United States District Court, D. Connecticut

August 3, 2018

JUDSON BROWN, Petitioner,
v.
COMMISSIONER OF CORRECTION, Respondent.

          ORDER

          Michael P. Shea United States District Judge

         Petitioner Judson Brown challenges his 1999 state conviction for arson and conspiracy to commit arson in this habeas corpus action filed pursuant to 28 U.S.C. § 2254. He asserts three claims, ineffective assistance of court-appointed counsel, the lack of counsel's file at the start of trial, and failure to canvass the petitioner before permitting him to waive a challenge to the public defender's withdrawal of representation. For the reasons that follow, this case is transferred to the United States Court of Appeals for the Second Circuit.

         I. Background

         The petitioner was charged with arson and conspiracy to commit arson. Initially, he was represented by the Office of the Public Defender. In November 1998, the public defender determined that the petitioner did not meet the indigency requirement to qualify for services. The court granted the public defender's motion to withdraw. The petitioner waived his right to appeal the order and requested time to retain counsel. The petitioner did not retain counsel and represented himself at trial. He was convicted on all counts and sentenced to a term of imprisonment of twenty-five years. Pet. at 69; see also State v. Brown, 256 Conn. 291, 297 & n.6, 772 A.2d 1107, 1113 & n.6 (2001). The petitioner challenged his conviction on direct appeal on only one ground, prosecutorial misconduct. The judgment was affirmed. Brown, 256 Conn. at 293-94, 772 A.2d at 1111.

         In September 1999, the petitioner filed an application for sentence review. On December 18, 2002, the Sentence Review Division affirmed the petitioner's sentence. State v. Brown, No. CR96438991, 2002 WL 31995388 (Conn. Super. Ct. Dec. 18, 2002).

         While the application for sentence review was pending, the petitioner filed his first state habeas action. On appeal of the denial of the petition, the petitioner asserted one ground, that the Office of the Public Defender afforded him ineffective assistance because he did not receive his trial file in a timely manner. The Connecticut Appellate Court affirmed the denial and the Connecticut Supreme Court denied certification. Brown v. Commissioner of Corr., 92 Conn.App. 382, 383, 885 A.2d 761 (2005), cert. denied, 277 Conn. 908, 894 A.2d 989 (2006). Upon reconsideration, however, the Connecticut Supreme Court granted certification limited to the following issue: “Under the circumstances of this case, did the Appellate Court properly determine that the petitioner was not deprived of the effective assistance of counsel?” Brown v. Commissioner of Corr., 277 Conn. 922, 895 A.2d 795 (2006). Subsequently, the Connecticut Supreme Court determined that certification had been improvidently granted and dismissed the appeal. Brown v. Commissioner of Corr., 281 Conn. 466, 915 A.2d 870 (2007).

         A few days after the dismissal, the petitioner filed a second state habeas action on the ground that prior habeas counsel was ineffective. The state court denied the petition. Brown v. Commissioner of Corr., No. CV074001599S, 2011 WL 4031135 (Conn. Super. Ct. Aug. 2, 2011). The denial was affirmed on appeal. Brown v. Commissioner of Corr., 141 Conn.App. 251, 253, 61 A.3d 554, 556, cert. denied, 308 Conn. 941, 66 A.3d 883 (2013).

──────────────────────────────

### What to work on
1. Answer these questions using the court order on Judson Brown's habeas petition:
(a) What term of imprisonment was the petitioner sentenced to?
(b) On what date did the Sentence Review Division affirm his sentence?
(c) On what ground did he file his second state habeas action?
2. Pick up the court order on Judson Brown's habeas petition after its last sentence and write the next part.

──────────────────────────────

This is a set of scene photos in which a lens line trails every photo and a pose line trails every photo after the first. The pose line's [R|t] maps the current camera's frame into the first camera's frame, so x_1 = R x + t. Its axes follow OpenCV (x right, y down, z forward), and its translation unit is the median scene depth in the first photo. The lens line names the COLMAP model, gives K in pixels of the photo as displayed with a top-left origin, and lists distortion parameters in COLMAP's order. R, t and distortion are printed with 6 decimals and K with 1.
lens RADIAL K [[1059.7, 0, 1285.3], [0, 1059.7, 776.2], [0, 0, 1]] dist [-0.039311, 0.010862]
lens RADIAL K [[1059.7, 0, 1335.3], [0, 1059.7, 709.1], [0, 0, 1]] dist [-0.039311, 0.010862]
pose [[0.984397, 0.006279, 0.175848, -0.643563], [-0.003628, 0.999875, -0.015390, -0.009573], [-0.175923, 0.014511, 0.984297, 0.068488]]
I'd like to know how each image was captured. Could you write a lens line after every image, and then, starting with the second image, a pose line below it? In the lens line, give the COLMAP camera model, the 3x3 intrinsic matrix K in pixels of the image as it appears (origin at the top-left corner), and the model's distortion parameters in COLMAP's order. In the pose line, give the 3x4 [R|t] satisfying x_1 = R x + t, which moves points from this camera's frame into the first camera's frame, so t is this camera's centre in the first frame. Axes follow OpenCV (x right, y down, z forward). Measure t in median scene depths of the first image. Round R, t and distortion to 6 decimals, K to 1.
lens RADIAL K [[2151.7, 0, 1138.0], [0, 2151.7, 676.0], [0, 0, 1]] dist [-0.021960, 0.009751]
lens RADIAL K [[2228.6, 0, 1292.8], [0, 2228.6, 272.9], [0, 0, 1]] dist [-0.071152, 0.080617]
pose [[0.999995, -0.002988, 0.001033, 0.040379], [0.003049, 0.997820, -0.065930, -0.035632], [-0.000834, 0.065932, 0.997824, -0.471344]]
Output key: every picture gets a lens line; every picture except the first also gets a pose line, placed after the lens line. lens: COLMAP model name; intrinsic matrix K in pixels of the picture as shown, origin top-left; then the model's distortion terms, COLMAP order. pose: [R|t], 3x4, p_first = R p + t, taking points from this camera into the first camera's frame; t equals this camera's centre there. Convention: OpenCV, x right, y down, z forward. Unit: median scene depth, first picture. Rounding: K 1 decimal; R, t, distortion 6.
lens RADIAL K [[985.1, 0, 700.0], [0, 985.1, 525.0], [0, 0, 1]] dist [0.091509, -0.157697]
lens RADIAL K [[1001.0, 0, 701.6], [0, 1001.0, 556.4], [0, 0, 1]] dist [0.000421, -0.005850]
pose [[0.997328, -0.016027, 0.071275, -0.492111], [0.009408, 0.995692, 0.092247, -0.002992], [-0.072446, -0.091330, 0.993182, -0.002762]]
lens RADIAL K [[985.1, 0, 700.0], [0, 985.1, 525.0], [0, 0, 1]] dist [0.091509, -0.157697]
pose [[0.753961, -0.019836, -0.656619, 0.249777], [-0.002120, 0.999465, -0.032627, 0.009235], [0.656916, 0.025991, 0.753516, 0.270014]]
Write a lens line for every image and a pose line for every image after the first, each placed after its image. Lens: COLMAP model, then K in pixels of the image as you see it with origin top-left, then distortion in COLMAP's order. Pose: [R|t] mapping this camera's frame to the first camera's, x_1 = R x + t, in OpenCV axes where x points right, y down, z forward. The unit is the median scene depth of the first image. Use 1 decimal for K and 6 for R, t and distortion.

──────────────────────────────

### Answers by item
1.
(a) Twenty-five years.
(b) December 18, 2002.
(c) That prior habeas counsel was ineffective.

2.
         On August 5, 2013, the petitioner filed a petition for writ of habeas corpus in this court challenging his conviction on the ground that he should have been afforded representation by a public defender. Brown v. Commissioner of Corr., No. 3:13-cv-1133(JCH). On June 23, 2014, the court denied the petition and determined that any appeal would not be taken in good faith. Id. (ECF. NO. 29, Ruling re: Petition for Writ of Habeas Corpus). The petitioner filed a motion for articulation in which he attempted to assert a new claim, that the failure of the state court to canvass him rendered his self-representation not willing or knowing. The court denied the motion on the ground that the issue was not properly before the court because Brown was raising this issue for the first time in his post-judgment motion. The court also noted that all claims must first be raised before the state courts. Id. (ECF No. 33).

         The petitioner then returned to state court and filed a third habeas corpus action. He argued that he never knowingly and intelligently waived his right to trial counsel, and appellate counsel and various habeas counsel were ineffective for failing to raise on appeal the failure to conduct a canvass. Pet. at 71-72, 92-103. The state court denied the petition. Pet. at 122-31. The appeal of the denial of his petition was dismissed. Brown v. Commissioner of Corr., 181 Conn.App. 901, 182 A.3d 112, cert. denied, 329 Conn. 901, 2018 WL 2986193 (May 30, 2018).

         On July 6, 2018, the petitioner commenced this action challenging his conviction on three grounds: (1) all appointed counsel were ineffective for not challenging the arrest warrant as defective, not seeking a Franks hearing, and not raising the issue of improper canvass; (2) the petitioner did not have the public defender's file before the commencement of trial; and (3) the petitioner was not canvassed before he waived his rights to contest the withdrawal of the public defender.

         II. Discussion

         Title 28, section 2244 provides, in relevant part, that a petitioner must seek permission from the Court of Appeals before filing a second or successive habeas petition in district court. 28 U.S.C. § 2244(b)(3)(A). Section 2244 also provides that a claim presented in a second or successive petition that was not included in a prior petition must be dismissed unless certain conditions are met. 28 U.S.C. § 2244(b)(2). The amendments to section 2244 have transferred to the courts of appeal the screening function formerly performed by the district courts. Felker v. Turpin, 518 U.S. 651, 664 (1996). The authorization requirement in section 2244 is jurisdictional. Torres v. Senkowski, 316 F.3d 147, 149, 150 (2d Cir. 2009).

         The petitioner already has had a federal habeas petition decided on the merits, making this petition second or successive. See Burton v. Stewart, 549 U.S. 147, 153 (2007) (noting that petition is second or successive because it challenges “the same custody imposed by the same judgment of a state court” as the first petition). Thus, this second federal petition cannot be filed unless the petitioner obtains permission from the Second Circuit. He does not provide any evidence that he filed a motion with the Second Circuit to obtain authorization for this Court to consider this petition.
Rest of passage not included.